Among the claims thus presented by creditors of the Chemical Company was the claim of this bank upon this note, allowed as above on October 24, 1914, for the total amount due August 2, 1913, from the maker. The claim can therefore stand no differently, for the purposes of the present question, than if the Walpole Company had been itself the maker of the note. The bank must be regarded as accepting the Walpole Company’s assumption of the original maker’s liability as valid; otherwise, it cannot justly be admitted to share, in virtue of that liability, in assets which, if distributed, are to be distributed as assets of that concern only, and among those only who are entitled to rank as its creditors. Should the bank (as it has not heretofore done) take any steps in these proceedings looking toward a separate disposal or administration of assets taken over from the Chemical Com*703pany on June 2, 1913, for the separate benefit of creditors of that concern, reconsideration and • disallowance of its claim allowed October 24, 1914, might become necessary. No ground appears, and none has been suggested, for supposing that the Walpole Company’s assumption of the Chemical Company’s liabilities on June 2, 1913, lias made those liabilities its liabilities, independently of the concomitant transfer to it of the latter concern’s assets.

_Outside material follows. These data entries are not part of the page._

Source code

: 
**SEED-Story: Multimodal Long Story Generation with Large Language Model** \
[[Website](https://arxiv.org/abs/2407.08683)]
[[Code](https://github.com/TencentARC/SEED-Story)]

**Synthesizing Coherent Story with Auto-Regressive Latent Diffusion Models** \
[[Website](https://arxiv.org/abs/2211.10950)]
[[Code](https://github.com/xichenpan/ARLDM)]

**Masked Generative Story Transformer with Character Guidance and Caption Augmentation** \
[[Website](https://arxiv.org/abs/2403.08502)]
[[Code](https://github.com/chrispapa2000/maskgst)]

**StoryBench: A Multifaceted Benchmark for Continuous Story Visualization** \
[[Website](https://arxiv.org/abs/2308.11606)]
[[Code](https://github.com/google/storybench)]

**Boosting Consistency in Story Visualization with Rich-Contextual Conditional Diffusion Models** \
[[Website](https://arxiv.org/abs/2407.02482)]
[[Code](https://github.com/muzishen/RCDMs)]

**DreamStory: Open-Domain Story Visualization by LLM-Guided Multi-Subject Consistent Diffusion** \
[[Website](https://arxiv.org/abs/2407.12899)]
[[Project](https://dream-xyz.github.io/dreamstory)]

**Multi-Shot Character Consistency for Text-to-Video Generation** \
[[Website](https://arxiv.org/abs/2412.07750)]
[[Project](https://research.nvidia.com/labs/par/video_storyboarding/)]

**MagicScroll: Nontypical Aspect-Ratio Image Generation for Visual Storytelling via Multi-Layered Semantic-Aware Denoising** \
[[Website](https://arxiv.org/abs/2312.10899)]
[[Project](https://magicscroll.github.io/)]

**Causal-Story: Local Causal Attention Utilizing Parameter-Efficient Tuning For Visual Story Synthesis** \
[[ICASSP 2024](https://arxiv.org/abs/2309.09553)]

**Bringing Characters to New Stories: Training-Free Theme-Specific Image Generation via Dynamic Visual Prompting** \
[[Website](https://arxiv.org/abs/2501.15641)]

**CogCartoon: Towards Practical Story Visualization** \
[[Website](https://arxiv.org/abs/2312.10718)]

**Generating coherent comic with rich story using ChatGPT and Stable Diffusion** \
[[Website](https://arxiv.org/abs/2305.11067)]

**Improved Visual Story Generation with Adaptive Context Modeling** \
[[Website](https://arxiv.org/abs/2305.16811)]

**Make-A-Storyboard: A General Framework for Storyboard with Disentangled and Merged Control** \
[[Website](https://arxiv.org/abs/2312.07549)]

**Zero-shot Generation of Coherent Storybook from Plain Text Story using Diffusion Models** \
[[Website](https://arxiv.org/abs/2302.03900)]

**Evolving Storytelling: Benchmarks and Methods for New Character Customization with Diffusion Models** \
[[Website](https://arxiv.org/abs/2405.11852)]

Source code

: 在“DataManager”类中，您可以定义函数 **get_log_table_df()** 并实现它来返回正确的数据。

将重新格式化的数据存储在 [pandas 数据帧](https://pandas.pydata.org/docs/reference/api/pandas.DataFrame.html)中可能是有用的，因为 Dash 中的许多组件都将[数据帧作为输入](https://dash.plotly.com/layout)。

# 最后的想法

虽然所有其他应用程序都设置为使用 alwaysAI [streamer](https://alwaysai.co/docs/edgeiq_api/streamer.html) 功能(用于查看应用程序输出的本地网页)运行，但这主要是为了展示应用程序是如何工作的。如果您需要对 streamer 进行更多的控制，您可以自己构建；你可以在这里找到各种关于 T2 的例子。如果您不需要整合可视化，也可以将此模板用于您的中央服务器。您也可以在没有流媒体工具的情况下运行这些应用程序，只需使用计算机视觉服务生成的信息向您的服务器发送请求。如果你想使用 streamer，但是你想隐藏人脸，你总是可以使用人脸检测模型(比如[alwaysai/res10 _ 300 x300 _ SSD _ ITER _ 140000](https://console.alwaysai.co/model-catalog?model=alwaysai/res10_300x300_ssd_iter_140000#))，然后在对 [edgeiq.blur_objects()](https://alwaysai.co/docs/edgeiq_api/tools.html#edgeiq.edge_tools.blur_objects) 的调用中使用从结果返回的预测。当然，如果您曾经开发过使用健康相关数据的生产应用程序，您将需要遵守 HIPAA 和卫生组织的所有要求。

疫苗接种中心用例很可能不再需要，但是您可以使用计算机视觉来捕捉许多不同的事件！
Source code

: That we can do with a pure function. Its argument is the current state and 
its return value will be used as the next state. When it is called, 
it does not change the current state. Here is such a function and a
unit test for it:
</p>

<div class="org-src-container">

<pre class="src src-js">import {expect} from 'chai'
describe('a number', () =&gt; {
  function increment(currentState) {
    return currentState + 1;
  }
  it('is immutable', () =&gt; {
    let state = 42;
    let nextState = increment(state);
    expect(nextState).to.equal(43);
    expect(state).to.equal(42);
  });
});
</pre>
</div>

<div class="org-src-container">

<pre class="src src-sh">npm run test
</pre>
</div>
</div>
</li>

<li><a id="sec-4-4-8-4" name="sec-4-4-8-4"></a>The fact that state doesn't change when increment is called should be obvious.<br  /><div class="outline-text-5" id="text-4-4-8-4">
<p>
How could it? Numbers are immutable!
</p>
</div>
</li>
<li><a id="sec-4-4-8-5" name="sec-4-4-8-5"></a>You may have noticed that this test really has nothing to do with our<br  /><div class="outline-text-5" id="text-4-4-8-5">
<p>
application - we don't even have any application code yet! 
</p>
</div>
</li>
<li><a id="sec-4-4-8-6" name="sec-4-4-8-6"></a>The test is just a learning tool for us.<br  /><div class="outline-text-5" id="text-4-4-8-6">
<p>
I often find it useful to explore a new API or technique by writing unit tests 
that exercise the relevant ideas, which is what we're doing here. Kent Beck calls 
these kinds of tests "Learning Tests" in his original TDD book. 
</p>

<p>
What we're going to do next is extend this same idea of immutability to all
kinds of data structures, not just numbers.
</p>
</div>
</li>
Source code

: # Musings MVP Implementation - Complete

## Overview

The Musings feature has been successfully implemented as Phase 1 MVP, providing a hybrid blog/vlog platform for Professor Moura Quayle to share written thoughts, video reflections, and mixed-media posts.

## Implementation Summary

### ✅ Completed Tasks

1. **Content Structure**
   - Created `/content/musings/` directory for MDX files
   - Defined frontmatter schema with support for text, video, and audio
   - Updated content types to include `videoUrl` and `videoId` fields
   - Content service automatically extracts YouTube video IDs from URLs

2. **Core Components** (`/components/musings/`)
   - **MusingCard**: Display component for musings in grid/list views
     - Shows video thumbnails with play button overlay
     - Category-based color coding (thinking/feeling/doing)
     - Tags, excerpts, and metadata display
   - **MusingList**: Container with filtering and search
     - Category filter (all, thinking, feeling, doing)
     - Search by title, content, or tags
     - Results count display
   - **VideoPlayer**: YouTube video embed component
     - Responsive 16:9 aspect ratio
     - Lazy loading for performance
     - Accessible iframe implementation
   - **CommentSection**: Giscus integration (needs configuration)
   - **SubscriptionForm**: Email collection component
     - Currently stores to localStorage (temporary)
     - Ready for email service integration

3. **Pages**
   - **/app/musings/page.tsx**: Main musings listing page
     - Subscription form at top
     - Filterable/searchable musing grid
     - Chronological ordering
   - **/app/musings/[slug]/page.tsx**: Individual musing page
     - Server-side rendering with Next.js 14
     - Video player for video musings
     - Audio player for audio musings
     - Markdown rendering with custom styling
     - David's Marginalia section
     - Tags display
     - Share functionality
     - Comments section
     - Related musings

The judgment obtained in the state court by the bank against the Chemical Company, referred to in the above quotation from the special master’s report, and an alleged attachment of the Chemical Company’s property in that suit, are considered in an opinion this day filed re lating to another petition herein by the bank. Further reference to them is unnecessary for the purposes of the present question.

If the assets in the receivers’ hands are subject as above; in the bank’s favor, to the liability of the Walpole Company in place of the original maker, for what was due on the note August 2, 1913, the necessary conclusion in view of all the above is, in my opinion, that the same assets are not also subject to a further liability for what was so due on the note by reason of the Walpole Company’s indorsement thereof. To allow such a further claim against them would be to permit the bank to get two dividends in respect of what is in substance the same debt. In the settlement of insolvent estates, the fact that a creditor relies on two separate contracts does not entitle him to an advantage of this kind over other creditors. Lowell, Bankruptcy, § 201; Remington, Bankruptcy (2d Ed.) §§ 753, 1520. First Nat. Bank v. Eason, 149 Fed. 204, 79 C. C. A. 162; Hitner v. Diamond, etc., Co. (C. C.) 176 Fed. 384, 399, 400.

The bank, therefore, having obtained allowance of its claim for the full amount due it on the note against the Walpole Company’s assets, including those which came to it by virtue of the transaction on June 2, 1913, from the Massachusetts Chemical Company, has no right to the allowance also of its so-called “suspended” claim against the same assets, and its petition must be dismissed.